The Lead and Copper Rule Revision (LCRR) mandates the identification and replacement of lead service lines in water systems across the United States. To aid in this process, some state authorities have provided guidelines allowing the use of predictive modeling such as machine learning (ML) to identify the presence of lead in service lines with unknown lead status.
To achieve this, water service line inventories are constructed from various resources, including historical records, census tract data, tax assessor information, and more. This digital inventory typically results in a tabular dataset containing valuable features, such as the service line installation year, diameter, the year a property was built, and neighborhood demographics, to name a few.
Once the service line inventory dataset is established, it can be used to predict the presence of lead in service lines. This problem is commonly formulated as a binary classification task, where the classes are lead (LD) and non-lead (NLD). The labels for each class are obtained from known/verified lead status service lines. Data scientists then work to build robust and reliable predictive models that enable utilities to identify the probability of lead presence in service lines. A common question that arises is related to the contribution of each feature in these predictions: “Which features have the most effect on such predictions?” In other words, which features does the intelligent agent consider to correctly identify lead service lines? To answer these types of question, we dive into the concept of feature importance.
What is Feature Importance?
Feature importance refers to techniques that assign scores to input features based on their significance in predicting the target variable. These scores help to identify which features contribute the most to the predictions of a machine learning model. Understanding feature importance is crucial for model interpretation, feature selection, and improving model performance; Understanding which features contribute the most to model predictions helps in interpreting the model. This is particularly important in regulated industries, where transparency is required. In addition, feature importance can provide valuable insights into the underlying patterns in the data. For instance, in water service lines utilities, understanding, for example, that installation year and diameter are significant predictors of lead presence can guide decisions on where to prioritize lead service line replacements.
How to Calculate Feature Importance?
There are several methods to calculate feature importance. Here, we focus on permutation feature importance, where it’s a simple yet powerful technique to determine the importance of a feature. It is particularly useful because it does not require retraining the model, making it computationally efficient. This method involves randomly shuffling the values of a feature and measuring the change in the already-trained model’s performance (e.g., accuracy). If the model’s performance significantly drops, the feature is considered important. This approach is model-agnostic and can be applied to any machine learning model. For other model-specific feature importance evaluation, you can checkout methods based on Gini impurity or entropy.
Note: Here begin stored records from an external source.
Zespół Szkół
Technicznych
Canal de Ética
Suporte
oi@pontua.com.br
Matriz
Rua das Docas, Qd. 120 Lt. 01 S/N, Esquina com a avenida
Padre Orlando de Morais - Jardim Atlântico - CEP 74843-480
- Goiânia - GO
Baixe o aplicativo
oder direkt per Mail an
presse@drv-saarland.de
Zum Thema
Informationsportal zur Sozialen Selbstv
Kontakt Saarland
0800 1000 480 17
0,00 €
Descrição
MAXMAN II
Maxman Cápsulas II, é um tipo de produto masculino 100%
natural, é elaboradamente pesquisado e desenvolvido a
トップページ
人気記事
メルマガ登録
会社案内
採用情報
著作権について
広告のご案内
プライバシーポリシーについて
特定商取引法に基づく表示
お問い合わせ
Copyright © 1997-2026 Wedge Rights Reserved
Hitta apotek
To illustrate permutation feature importance, let’s consider a synthetic dataset with three features, namely diameter, population, and install year as well as the target feature, which is lead status. Once a model is trained, we are able to establish the baseline model performance such as accuracy. In the first step, we randomly shuffle a column on the validation dataset while leaving the target and all other columns intact. Next, we use the same trained model and make predictions to evaluate the new model performance. The performance deterioration is calculated from the difference between the new performance and the baseline one. Afterwards, we repeat these two steps, e.g., 1000 times, and take the average of the resulting values to obtain the feature importance. We could repeat the whole process for each feature in order to obtain the importance of each feature individually.
What Feature Importance is Not
In this blog we discussed the necessity of calculating feature importance regarding both model improvement and further decision making. However, it is crucial to know that feature importance does not imply causation. Just because a feature is important in making predictions does not mean it causes the target outcome. Additionally, feature importance scores can vary significantly across different models or even different training runs of the same model. Also, it should be pointed out that some methods of calculating feature importance, especially simpler ones, do not account for interactions between features; A feature might appear unimportant on its own but could be crucial when combined with other features.